Required action:
Filter the entries for lines with the word "Zelanda".

Given information:
########

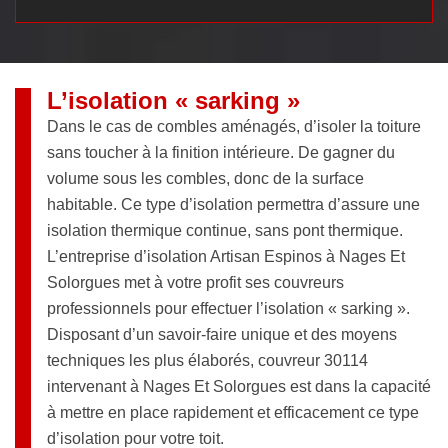
L’isolation « sarking »
Dans le cas de combles aménagés, d’isoler la toiture
sans toucher à la finition intérieure. De gagner du
volume sous les combles, donc de la surface
habitable. Ce type d’isolation permettra d’assure une
isolation thermique continue, sans pont thermique.
L’entreprise d’isolation Artisan Espinos à Nages Et
Solorgues met à votre profit ses couvreurs
professionnels pour effectuer l’isolation « sarking ».
Disposant d’un savoir-faire unique et des moyens
techniques les plus élaborés, couvreur 30114
intervenant à Nages Et Solorgues est dans la capacité
à mettre en place rapidement et efficacement ce type
d’isolation pour votre toit.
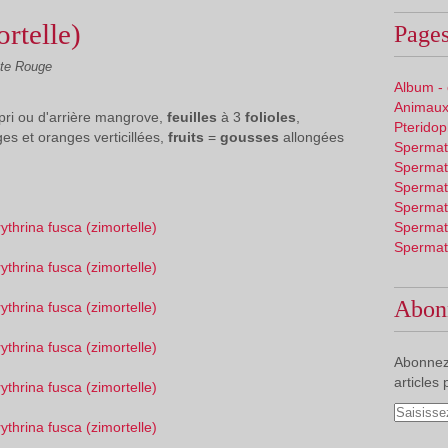
rtelle)
Pages
tte Rouge
Album -
Animaux
pri ou d'arrière mangrove,
feuilles
à 3
folioles
,
Pterido
es et oranges verticillées,
fruits
=
gousses
allongées
Spermat
Spermat
Spermat
Spermat
Spermat
Spermat
Abon
Abonnez
articles 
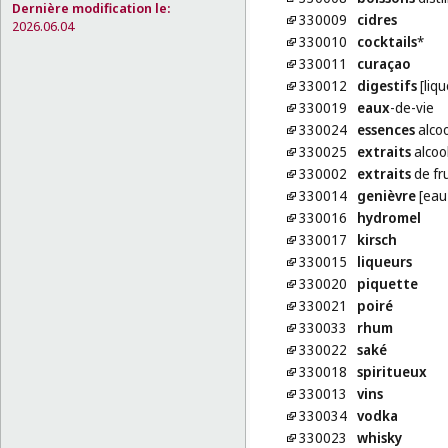
Dernière modification le:
330009
cidres
2026.06.04
330010
cocktails
*
330011
curaçao
330012
digestifs
[liqu
330019
eaux
-de-vie
330024
essences
alcoo
330025
extraits
alcoo
330002
extraits
de fru
330014
genièvre
[eau
330016
hydromel
330017
kirsch
330015
liqueurs
330020
piquette
330021
poiré
330033
rhum
330022
saké
330018
spiritueux
330013
vins
330034
vodka
330023
whisky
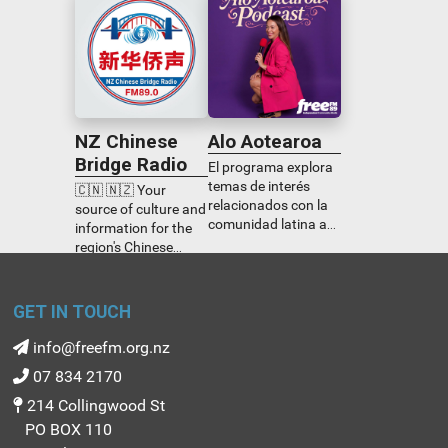
NZ Chinese
Alo Aotearoa
Bridge Radio
El programa explora
temas de interés
🇨🇳 🇳🇿 Your
relacionados con la
source of culture and
comunidad latina a
information for the
nivel global,
region's Chinese
incluyendo Nueva
speaking community.
Zelanda. Facilita
News and current
discusiones
affairs, discussions,
GET IN TOUCH
informadas sobre
immigration policy,
asuntos actuales y
life hacks and music,
info@freefm.org.nz
relevantes. Además,
plus local Chinese
07 834 2170
ofrece contenido
community events.
enfocado en Nueva
214 Collingwood St
Zelanda, diseñado
PO BOX 110
específicamente para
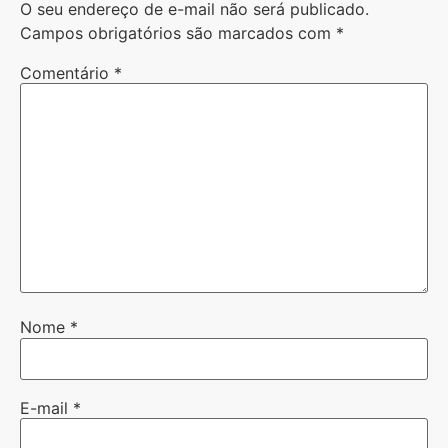
O seu endereço de e-mail não será publicado.
Campos obrigatórios são marcados com
*
Comentário
*
Nome
*
E-mail
*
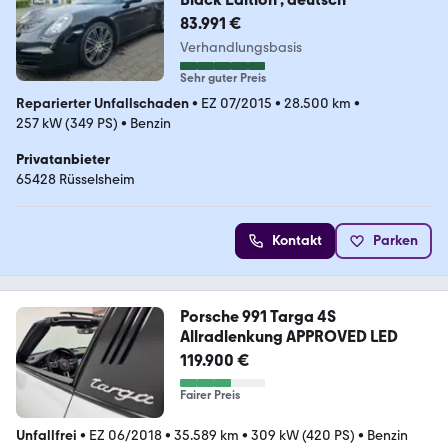
83.991 €
Verhandlungsbasis
Sehr guter Preis
Reparierter Unfallschaden
•
EZ 07/2015
•
28.500 km
•
257 kW (349 PS)
•
Benzin
Privatanbieter
65428 Rüsselsheim
Kontakt
Parken
Porsche 991 Targa 4S
Allradlenkung APPROVED LED
119.900 €
Fairer Preis
Unfallfrei
•
EZ 06/2018
•
35.589 km
•
309 kW (420 PS)
•
Benzin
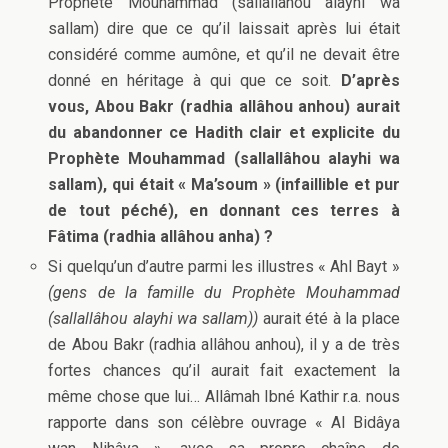
Prophète Mouhammad (sallallâhou alayhi wa
sallam) dire que ce qu’il laissait après lui était
considéré comme aumône, et qu’il ne devait être
donné en héritage à qui que ce soit.
D’après
vous, Abou Bakr (radhia allâhou anhou) aurait
du abandonner ce Hadith clair et explicite du
Prophète Mouhammad (sallallâhou alayhi wa
sallam), qui était « Ma’soum » (infaillible et pur
de tout péché), en donnant ces terres à
Fâtima (radhia allâhou anha) ?
Si quelqu’un d’autre parmi les illustres « Ahl Bayt »
(gens de la famille du Prophète Mouhammad
(sallallâhou alayhi wa sallam))
aurait été à la place
de Abou Bakr (radhia allâhou anhou), il y a de très
fortes chances qu’il aurait fait exactement la
même chose que lui… Allâmah Ibné Kathir r.a. nous
rapporte dans son célèbre ouvrage « Al Bidâya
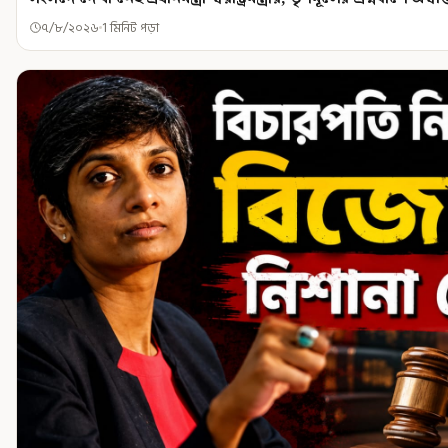
৭/৮/২০২৬
1 মিনিট পড়া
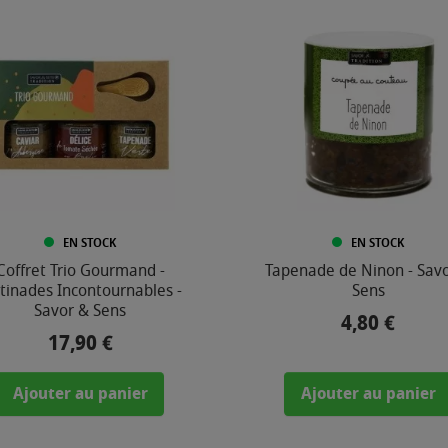
EN STOCK
EN STOCK
Coffret Trio Gourmand -
Tapenade de Ninon - Sav
tinades Incontournables -
Sens
Savor & Sens
4,80 €
Prix
17,90 €
Prix
Ajouter au panier
Ajouter au panier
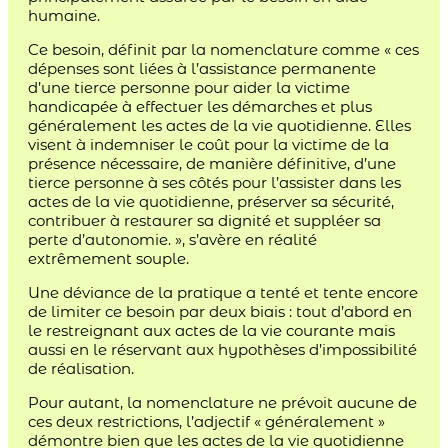
humaine.
Ce besoin, définit par la nomenclature comme « ces
dépenses sont liées à l’assistance permanente
d’une tierce personne pour aider la victime
handicapée à effectuer les démarches et plus
généralement les actes de la vie quotidienne. Elles
visent à indemniser le coût pour la victime de la
présence nécessaire, de manière définitive, d’une
tierce personne à ses côtés pour l’assister dans les
actes de la vie quotidienne, préserver sa sécurité,
contribuer à restaurer sa dignité et suppléer sa
perte d’autonomie. », s’avère en réalité
extrêmement souple.
Une déviance de la pratique a tenté et tente encore
de limiter ce besoin par deux biais : tout d’abord en
le restreignant aux actes de la vie courante mais
aussi en le réservant aux hypothèses d’impossibilité
de réalisation.
Pour autant, la nomenclature ne prévoit aucune de
ces deux restrictions, l’adjectif « généralement »
démontre bien que les actes de la vie quotidienne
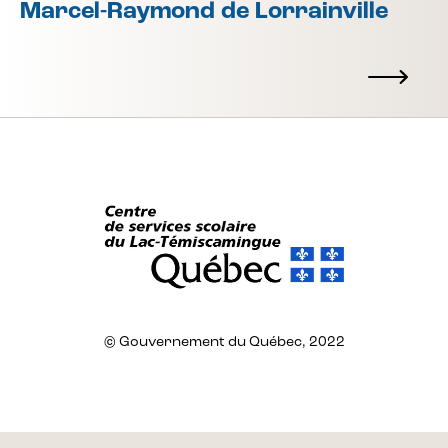
Marcel-Raymond de Lorrainville
© Gouvernement du Québec, 2022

########

Output for this exercise:
Zelanda. Facilita
Zelanda, diseñado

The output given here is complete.